* _Instruction_
Give the data below again exactly, and drop each picture from it.

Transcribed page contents
----------------
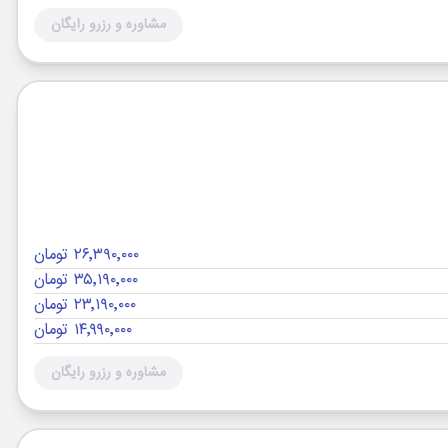
مشاوره و رزرو رایگان
۲۶٬۳۹۰٬۰۰۰ تومان
۳۵٬۱۹۰٬۰۰۰ تومان
۲۳٬۱۹۰٬۰۰۰ تومان
۱۴٬۹۹۰٬۰۰۰ تومان
مشاوره و رزرو رایگان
----------------
* _Exercise solution_
مشاوره و رزرو رایگان
۲۶٬۳۹۰٬۰۰۰ تومان
۳۵٬۱۹۰٬۰۰۰ تومان
۲۳٬۱۹۰٬۰۰۰ تومان
۱۴٬۹۹۰٬۰۰۰ تومان
مشاوره و رزرو رایگان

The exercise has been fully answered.